## AVAILABLE DATA

Segment Open

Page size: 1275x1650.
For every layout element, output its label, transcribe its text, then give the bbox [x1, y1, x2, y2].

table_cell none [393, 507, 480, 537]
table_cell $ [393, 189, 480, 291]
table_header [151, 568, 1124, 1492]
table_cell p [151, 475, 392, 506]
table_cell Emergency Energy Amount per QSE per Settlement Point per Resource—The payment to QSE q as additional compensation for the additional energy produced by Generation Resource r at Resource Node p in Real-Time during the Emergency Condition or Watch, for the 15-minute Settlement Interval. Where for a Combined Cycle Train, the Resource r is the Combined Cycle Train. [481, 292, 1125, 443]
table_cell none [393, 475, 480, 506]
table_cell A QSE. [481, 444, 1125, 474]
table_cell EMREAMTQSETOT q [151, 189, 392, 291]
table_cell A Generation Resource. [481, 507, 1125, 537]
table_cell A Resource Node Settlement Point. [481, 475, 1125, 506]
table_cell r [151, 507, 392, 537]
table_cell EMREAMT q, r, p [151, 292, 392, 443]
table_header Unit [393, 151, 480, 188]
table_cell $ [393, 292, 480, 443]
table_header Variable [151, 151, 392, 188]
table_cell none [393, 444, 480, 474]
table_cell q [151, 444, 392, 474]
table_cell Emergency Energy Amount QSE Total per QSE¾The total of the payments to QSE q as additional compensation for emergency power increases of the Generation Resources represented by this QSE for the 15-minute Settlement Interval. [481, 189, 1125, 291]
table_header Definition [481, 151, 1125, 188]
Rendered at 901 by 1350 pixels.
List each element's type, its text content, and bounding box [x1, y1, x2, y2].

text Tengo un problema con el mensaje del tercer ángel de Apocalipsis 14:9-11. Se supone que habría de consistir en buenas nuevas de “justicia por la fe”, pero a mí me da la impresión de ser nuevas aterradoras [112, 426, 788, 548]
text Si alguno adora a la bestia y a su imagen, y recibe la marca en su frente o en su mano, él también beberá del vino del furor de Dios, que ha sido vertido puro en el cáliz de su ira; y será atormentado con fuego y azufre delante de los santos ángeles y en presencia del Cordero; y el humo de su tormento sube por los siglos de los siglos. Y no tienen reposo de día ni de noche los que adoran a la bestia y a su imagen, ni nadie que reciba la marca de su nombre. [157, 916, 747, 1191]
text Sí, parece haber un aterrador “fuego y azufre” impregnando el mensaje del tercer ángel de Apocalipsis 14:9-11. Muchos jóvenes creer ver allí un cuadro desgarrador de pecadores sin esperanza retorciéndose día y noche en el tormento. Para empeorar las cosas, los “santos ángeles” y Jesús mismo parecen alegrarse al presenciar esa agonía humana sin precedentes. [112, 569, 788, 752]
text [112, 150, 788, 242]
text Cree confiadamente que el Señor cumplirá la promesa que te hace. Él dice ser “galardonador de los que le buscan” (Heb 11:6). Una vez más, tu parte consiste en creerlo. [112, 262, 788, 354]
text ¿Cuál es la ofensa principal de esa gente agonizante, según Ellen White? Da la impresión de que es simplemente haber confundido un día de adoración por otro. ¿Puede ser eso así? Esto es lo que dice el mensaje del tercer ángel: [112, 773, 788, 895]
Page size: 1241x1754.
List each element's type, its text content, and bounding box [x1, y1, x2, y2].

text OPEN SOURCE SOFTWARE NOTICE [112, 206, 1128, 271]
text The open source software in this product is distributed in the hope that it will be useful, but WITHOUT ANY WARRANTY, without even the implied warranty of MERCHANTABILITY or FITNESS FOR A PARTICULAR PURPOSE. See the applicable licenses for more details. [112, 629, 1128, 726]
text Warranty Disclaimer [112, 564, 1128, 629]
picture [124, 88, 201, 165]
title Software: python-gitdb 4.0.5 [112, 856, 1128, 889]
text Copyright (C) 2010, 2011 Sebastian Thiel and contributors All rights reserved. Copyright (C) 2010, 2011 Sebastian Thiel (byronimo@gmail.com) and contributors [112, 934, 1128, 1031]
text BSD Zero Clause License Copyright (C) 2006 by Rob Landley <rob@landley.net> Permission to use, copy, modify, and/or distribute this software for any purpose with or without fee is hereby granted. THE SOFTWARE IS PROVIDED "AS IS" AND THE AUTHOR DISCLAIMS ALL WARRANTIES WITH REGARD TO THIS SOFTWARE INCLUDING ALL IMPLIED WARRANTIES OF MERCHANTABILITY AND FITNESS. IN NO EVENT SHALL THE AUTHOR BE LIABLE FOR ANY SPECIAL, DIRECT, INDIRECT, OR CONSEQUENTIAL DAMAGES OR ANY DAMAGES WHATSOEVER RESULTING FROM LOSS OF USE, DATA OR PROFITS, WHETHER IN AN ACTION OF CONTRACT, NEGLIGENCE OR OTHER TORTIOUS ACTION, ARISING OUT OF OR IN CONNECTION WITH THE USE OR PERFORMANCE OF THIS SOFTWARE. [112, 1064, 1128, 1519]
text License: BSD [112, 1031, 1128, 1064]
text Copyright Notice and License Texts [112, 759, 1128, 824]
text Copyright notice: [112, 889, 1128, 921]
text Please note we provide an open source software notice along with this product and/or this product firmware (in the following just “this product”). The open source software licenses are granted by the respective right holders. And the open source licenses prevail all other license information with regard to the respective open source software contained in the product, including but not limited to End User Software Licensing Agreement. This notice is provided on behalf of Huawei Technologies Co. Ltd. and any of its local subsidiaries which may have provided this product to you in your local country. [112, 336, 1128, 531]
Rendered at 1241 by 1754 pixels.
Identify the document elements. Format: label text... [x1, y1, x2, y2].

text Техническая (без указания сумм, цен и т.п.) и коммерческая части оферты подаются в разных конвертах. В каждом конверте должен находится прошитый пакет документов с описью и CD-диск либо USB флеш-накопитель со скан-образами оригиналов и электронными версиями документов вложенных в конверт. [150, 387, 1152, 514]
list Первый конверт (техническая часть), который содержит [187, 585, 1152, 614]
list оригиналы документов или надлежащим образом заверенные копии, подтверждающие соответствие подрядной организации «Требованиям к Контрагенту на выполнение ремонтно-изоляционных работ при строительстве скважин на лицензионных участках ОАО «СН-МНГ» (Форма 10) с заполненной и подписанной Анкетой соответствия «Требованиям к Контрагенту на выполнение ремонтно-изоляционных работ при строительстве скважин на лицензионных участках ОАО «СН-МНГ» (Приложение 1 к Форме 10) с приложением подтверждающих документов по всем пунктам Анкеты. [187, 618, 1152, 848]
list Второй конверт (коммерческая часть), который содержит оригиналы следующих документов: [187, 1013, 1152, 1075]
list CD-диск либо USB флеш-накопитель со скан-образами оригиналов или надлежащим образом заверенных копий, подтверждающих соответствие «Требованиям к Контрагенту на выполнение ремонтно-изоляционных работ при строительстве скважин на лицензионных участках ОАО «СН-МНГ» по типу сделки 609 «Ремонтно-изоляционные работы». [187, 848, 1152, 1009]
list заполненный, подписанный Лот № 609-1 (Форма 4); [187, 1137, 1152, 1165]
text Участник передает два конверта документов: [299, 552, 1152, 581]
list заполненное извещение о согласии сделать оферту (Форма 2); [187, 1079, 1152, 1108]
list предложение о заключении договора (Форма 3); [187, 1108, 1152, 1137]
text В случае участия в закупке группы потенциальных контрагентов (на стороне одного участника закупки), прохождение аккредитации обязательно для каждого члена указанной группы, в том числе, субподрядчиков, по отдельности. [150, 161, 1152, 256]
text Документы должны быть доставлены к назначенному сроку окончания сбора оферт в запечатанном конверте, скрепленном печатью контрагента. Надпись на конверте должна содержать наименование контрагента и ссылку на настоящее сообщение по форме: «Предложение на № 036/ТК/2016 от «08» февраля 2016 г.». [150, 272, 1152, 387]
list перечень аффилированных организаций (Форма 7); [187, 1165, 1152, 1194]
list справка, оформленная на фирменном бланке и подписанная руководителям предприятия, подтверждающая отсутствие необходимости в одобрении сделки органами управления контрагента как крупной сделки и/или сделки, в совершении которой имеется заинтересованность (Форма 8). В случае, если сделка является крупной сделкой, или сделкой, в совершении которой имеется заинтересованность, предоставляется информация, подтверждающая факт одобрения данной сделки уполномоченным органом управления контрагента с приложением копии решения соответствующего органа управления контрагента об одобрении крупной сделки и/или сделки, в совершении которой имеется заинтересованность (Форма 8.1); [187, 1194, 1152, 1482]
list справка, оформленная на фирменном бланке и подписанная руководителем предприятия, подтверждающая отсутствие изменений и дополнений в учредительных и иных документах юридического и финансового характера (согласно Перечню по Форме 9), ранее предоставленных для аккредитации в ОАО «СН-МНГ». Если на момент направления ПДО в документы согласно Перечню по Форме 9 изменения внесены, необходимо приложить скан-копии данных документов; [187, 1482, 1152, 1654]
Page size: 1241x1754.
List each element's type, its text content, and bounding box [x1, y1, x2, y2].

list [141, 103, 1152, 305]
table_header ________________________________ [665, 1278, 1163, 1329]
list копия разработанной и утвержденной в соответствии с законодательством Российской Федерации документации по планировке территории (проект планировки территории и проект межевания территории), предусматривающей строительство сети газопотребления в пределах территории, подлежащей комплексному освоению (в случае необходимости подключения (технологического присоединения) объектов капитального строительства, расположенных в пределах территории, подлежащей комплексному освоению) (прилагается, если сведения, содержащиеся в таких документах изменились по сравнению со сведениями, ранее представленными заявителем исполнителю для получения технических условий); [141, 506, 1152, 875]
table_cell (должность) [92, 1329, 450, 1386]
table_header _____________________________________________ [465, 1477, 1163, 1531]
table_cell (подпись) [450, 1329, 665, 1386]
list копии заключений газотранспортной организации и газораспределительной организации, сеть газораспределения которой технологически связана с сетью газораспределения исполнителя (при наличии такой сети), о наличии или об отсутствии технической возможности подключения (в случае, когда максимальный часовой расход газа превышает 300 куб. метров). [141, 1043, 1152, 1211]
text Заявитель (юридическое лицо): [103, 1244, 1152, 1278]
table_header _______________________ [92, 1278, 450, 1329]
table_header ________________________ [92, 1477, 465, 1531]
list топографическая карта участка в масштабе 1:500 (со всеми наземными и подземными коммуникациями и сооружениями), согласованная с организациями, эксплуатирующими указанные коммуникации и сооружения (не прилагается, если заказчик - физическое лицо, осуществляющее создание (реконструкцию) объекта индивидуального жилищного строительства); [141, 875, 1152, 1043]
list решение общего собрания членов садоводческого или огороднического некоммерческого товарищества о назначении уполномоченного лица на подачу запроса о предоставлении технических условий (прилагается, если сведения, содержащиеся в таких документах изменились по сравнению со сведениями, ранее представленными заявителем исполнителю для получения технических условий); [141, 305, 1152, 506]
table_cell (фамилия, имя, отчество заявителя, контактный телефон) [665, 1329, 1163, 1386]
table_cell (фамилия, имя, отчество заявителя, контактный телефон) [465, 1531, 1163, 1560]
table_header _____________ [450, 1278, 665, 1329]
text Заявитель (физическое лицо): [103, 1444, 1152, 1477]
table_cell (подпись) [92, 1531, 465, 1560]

Segment Closed

## PROBLEM STATEMENT
Considering only the data above, return the lines in which "сведения" occurs.

## TASK ANSWER
list копия разработанной и утвержденной в соответствии с законодательством Российской Федерации документации по планировке территории (проект планировки территории и проект межевания территории), предусматривающей строительство сети газопотребления в пределах территории, подлежащей комплексному освоению (в случае необходимости подключения (технологического присоединения) объектов капитального строительства, расположенных в пределах территории, подлежащей комплексному освоению) (прилагается, если сведения, содержащиеся в таких документах изменились по сравнению со сведениями, ранее представленными заявителем исполнителю для получения технических условий); [141, 506, 1152, 875]
list решение общего собрания членов садоводческого или огороднического некоммерческого товарищества о назначении уполномоченного лица на подачу запроса о предоставлении технических условий (прилагается, если сведения, содержащиеся в таких документах изменились по сравнению со сведениями, ранее представленными заявителем исполнителю для получения технических условий); [141, 305, 1152, 506]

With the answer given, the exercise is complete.